O'Bryant Sid E, Edwards Melissa, Zhang Fan, Johnson Leigh A, Hall James, Kuras Yuliya, Scherzer Clemens R
Institute for Translational Research, Department of Pharmacology & Neuroscience, University of North Texas Health Science Center, Fort Worth, TX, USA.
Department of Neuro-Oncology, MD Anderson Cancer Center, Houston, TX, USA.
Alzheimers Dement (Amst). 2019 May 2;11:374-382. doi: 10.1016/j.dadm.2019.03.001. eCollection 2019 Dec.

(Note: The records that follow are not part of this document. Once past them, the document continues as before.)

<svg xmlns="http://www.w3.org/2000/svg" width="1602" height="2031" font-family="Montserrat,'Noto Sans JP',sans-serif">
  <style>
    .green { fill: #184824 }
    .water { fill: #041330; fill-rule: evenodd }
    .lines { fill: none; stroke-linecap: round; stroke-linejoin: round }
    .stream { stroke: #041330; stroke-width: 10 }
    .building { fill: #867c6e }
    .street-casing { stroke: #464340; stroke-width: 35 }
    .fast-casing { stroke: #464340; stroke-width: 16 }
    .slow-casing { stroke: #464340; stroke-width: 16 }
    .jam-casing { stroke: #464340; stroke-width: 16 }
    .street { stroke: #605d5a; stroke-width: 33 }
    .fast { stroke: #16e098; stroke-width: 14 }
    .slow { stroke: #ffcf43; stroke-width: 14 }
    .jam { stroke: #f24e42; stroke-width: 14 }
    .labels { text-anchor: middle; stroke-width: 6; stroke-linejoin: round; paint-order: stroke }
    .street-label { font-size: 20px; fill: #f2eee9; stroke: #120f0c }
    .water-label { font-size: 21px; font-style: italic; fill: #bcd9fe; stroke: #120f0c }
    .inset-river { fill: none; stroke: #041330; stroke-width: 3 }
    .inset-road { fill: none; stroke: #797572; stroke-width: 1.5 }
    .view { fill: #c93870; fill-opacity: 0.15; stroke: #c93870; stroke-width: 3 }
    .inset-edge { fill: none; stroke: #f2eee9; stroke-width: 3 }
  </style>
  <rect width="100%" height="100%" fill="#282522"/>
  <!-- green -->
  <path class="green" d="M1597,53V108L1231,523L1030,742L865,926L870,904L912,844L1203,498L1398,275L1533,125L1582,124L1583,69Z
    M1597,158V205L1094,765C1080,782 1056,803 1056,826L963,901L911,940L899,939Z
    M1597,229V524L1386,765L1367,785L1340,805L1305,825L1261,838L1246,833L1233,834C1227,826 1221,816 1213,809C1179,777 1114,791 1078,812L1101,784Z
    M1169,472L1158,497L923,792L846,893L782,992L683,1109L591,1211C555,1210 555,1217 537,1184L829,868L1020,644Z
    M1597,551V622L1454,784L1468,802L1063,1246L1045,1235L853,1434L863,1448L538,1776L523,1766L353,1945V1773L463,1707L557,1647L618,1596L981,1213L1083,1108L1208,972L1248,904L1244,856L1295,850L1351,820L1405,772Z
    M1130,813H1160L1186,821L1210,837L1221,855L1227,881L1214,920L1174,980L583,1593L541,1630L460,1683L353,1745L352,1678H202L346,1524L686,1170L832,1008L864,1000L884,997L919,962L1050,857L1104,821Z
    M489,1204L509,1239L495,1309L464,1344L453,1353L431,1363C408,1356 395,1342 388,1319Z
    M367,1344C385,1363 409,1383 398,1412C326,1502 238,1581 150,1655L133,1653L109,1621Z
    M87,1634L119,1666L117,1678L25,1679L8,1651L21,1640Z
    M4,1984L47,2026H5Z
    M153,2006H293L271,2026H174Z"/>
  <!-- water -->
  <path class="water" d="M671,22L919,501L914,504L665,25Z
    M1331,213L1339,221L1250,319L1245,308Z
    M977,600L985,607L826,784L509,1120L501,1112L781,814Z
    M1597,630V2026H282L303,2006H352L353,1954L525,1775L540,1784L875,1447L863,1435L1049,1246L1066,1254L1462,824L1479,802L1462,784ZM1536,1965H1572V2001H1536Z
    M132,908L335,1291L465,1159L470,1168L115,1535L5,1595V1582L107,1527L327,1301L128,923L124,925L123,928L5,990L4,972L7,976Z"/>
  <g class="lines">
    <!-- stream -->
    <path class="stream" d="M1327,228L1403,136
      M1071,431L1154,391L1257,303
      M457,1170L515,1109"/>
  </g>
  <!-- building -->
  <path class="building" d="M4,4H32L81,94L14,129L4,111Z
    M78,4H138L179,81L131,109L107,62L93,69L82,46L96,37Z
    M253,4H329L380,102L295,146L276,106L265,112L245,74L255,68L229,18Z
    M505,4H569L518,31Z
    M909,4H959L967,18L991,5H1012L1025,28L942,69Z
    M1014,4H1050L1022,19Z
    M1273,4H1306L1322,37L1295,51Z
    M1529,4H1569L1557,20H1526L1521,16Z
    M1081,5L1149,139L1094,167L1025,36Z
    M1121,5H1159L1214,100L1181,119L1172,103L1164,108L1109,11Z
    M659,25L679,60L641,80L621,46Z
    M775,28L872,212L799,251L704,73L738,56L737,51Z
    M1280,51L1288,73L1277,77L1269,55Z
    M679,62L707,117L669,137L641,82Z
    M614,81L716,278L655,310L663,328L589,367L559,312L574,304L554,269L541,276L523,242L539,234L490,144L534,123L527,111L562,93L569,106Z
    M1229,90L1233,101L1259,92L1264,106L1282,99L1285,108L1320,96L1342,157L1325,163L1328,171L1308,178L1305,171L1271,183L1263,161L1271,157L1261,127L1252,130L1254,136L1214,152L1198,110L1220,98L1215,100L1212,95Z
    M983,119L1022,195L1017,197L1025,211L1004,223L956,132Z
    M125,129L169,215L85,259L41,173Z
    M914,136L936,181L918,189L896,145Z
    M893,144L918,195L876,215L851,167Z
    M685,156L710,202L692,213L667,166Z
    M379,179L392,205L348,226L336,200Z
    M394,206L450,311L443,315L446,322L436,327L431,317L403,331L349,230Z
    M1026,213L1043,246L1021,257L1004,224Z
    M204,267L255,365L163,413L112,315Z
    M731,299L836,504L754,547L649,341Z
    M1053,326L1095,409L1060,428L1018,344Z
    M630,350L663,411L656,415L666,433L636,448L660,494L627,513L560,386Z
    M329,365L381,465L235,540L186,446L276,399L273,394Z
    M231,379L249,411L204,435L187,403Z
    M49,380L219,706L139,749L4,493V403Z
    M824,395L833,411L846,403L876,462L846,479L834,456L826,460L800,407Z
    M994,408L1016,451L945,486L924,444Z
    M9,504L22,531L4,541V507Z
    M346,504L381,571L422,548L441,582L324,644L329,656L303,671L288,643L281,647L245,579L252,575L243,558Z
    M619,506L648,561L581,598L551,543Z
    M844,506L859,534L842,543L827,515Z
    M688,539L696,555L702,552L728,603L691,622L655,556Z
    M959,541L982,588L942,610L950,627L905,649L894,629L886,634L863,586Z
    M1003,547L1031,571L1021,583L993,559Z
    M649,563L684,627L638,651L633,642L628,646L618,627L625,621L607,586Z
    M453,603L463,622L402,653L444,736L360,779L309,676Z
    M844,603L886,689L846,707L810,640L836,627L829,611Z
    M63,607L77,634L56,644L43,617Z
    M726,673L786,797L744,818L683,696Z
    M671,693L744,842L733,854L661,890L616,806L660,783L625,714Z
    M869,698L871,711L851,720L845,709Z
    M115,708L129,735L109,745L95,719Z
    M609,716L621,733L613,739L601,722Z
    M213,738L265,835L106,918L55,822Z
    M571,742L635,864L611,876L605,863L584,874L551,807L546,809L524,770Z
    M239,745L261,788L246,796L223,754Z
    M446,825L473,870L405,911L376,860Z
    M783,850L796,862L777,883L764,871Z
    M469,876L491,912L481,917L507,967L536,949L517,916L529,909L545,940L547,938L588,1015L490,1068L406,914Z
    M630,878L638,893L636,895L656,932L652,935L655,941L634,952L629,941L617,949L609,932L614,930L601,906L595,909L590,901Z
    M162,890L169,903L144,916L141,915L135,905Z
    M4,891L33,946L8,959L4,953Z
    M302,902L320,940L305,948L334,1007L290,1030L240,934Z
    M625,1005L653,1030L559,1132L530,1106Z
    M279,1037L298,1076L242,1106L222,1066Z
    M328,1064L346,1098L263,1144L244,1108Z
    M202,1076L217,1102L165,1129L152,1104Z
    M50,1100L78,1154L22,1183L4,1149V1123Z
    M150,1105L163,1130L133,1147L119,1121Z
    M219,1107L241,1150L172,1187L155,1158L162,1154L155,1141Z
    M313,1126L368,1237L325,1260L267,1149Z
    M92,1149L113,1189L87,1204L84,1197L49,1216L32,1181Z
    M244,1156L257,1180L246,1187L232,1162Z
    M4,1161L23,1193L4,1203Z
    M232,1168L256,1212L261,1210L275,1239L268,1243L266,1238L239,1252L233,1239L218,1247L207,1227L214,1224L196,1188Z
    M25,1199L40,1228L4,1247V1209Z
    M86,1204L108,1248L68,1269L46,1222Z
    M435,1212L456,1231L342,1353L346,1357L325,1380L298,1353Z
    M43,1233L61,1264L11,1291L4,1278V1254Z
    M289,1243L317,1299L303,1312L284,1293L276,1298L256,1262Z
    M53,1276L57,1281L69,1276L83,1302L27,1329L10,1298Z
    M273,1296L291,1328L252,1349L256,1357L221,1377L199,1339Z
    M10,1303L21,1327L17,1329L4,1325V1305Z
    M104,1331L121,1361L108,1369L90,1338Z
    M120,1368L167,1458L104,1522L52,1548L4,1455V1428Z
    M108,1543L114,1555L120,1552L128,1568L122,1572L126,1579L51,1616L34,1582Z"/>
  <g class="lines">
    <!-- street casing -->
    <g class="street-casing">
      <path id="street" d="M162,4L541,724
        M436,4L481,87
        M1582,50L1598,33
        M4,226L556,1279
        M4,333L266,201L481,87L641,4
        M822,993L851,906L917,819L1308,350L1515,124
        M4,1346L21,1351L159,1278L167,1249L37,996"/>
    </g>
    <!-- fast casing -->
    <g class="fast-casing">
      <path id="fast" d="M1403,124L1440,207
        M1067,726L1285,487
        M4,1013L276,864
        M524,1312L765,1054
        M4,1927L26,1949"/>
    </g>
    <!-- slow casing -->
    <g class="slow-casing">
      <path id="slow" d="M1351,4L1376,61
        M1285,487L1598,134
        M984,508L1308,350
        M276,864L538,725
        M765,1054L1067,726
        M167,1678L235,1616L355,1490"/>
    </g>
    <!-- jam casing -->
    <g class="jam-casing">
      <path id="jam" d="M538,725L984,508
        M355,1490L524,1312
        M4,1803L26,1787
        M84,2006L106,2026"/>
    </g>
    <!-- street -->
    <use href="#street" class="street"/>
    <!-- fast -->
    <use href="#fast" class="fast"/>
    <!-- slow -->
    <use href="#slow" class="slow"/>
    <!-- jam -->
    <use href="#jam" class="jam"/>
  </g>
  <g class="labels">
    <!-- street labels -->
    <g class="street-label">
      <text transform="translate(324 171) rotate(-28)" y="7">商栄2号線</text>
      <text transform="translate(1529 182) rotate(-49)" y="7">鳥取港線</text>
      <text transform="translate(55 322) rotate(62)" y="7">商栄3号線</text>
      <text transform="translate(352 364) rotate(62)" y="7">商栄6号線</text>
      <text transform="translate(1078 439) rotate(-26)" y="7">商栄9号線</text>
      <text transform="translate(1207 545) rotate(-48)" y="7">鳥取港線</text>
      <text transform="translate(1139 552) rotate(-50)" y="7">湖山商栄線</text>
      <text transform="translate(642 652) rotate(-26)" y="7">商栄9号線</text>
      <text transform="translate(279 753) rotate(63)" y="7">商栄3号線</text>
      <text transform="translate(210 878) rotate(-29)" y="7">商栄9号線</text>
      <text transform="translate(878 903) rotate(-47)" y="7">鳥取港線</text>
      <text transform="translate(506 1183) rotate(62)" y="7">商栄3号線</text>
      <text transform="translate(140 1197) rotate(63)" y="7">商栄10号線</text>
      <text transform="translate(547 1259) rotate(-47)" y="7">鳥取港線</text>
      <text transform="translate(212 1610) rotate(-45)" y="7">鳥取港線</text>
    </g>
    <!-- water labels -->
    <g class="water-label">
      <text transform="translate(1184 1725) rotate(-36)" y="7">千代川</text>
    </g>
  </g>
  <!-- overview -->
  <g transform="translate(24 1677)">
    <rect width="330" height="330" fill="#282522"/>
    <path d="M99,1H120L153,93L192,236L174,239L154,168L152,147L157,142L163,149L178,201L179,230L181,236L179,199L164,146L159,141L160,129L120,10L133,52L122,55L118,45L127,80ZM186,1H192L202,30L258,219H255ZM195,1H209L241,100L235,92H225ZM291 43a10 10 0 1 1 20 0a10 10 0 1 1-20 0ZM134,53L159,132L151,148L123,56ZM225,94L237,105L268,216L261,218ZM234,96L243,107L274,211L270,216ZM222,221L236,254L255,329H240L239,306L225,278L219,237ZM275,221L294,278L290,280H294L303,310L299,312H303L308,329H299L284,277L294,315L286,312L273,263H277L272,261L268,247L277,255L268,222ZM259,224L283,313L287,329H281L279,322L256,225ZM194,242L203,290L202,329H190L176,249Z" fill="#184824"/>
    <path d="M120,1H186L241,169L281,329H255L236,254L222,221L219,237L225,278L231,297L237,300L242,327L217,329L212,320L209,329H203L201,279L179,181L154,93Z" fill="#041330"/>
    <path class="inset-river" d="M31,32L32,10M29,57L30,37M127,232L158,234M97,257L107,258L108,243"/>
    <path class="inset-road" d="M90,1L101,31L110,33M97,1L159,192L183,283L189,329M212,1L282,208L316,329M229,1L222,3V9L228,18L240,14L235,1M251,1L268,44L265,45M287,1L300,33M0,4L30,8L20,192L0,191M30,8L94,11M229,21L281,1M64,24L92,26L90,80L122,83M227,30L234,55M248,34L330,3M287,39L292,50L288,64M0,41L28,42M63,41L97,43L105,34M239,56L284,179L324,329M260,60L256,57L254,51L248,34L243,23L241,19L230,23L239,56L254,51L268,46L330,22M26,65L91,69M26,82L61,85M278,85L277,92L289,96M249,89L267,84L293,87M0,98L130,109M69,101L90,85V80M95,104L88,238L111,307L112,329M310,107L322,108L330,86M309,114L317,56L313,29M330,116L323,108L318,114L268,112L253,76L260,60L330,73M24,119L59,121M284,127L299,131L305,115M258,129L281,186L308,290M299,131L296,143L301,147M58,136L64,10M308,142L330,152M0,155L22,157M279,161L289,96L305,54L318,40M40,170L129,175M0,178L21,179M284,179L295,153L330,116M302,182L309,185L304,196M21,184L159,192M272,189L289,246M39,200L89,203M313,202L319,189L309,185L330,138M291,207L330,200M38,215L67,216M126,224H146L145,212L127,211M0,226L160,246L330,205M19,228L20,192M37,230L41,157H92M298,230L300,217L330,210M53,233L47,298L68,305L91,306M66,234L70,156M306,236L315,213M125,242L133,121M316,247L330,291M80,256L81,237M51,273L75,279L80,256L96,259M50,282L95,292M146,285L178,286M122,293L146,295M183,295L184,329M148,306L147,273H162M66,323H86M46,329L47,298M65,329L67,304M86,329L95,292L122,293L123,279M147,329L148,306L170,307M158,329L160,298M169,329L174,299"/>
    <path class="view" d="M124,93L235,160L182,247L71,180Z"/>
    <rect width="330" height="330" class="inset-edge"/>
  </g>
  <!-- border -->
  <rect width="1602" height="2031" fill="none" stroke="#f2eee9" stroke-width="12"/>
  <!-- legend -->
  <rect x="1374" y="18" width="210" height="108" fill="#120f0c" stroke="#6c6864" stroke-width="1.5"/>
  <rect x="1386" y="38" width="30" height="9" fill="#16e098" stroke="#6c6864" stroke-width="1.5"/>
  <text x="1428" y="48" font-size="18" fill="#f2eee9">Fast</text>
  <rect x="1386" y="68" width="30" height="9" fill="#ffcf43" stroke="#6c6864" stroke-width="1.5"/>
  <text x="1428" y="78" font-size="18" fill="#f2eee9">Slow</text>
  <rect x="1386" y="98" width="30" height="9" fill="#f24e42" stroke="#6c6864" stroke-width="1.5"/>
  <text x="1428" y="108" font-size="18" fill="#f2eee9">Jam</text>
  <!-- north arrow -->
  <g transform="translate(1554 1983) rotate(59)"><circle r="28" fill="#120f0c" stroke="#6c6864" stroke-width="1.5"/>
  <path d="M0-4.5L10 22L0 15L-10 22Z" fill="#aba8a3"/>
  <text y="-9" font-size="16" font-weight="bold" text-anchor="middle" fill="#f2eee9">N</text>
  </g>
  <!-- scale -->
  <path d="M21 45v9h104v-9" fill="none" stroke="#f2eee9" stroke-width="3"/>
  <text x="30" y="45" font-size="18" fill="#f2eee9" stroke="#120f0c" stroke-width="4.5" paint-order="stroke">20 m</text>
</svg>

We sought to determine if our previously validated proteomic profile for detecting Alzheimer's disease would detect Parkinson's disease (PD) and distinguish PD from other neurodegenerative diseases.
Plasma samples were assayed from 150 patients of the Harvard Biomarkers Study (PD, n = 50; other neurodegenerative diseases, n = 50; healthy controls, n = 50) using electrochemiluminescence and Simoa platforms.
The first step proteomic profile distinguished neurodegenerative diseases from controls with a diagnostic accuracy of 0.94. The second step profile distinguished PD cases from other neurodegenerative diseases with a diagnostic accuracy of 0.98. The proteomic profile differed in step 1 versus step 2, suggesting that a multistep proteomic profile algorithm to detecting and distinguishing between neurodegenerative diseases may be optimal.
These data provide evidence of the potential use of a multitiered blood-based proteomic screening method for detecting individuals with neurodegenerative disease and then distinguishing PD from other neurodegenerative diseases.
我们试图确定我们之前验证过的用于检测阿尔茨海默病的蛋白质组学特征是否能检测出帕金森病(PD),并将PD与其他神经退行性疾病区分开来。
使用电化学发光和Simoa平台对哈佛生物标志物研究的150名患者(PD患者50例;其他神经退行性疾病患者50例;健康对照50例)的血浆样本进行检测。
第一步蛋白质组学特征以0.94的诊断准确率将神经退行性疾病与对照区分开来。第二步特征以0.98的诊断准确率将PD病例与其他神经退行性疾病区分开来。第一步和第二步的蛋白质组学特征有所不同,这表明用于检测和区分神经退行性疾病的多步骤蛋白质组学特征算法可能是最佳的。
这些数据为基于血液的多层蛋白质组学筛查方法在检测神经退行性疾病患者并将PD与其他神经退行性疾病区分开来方面的潜在应用提供了证据。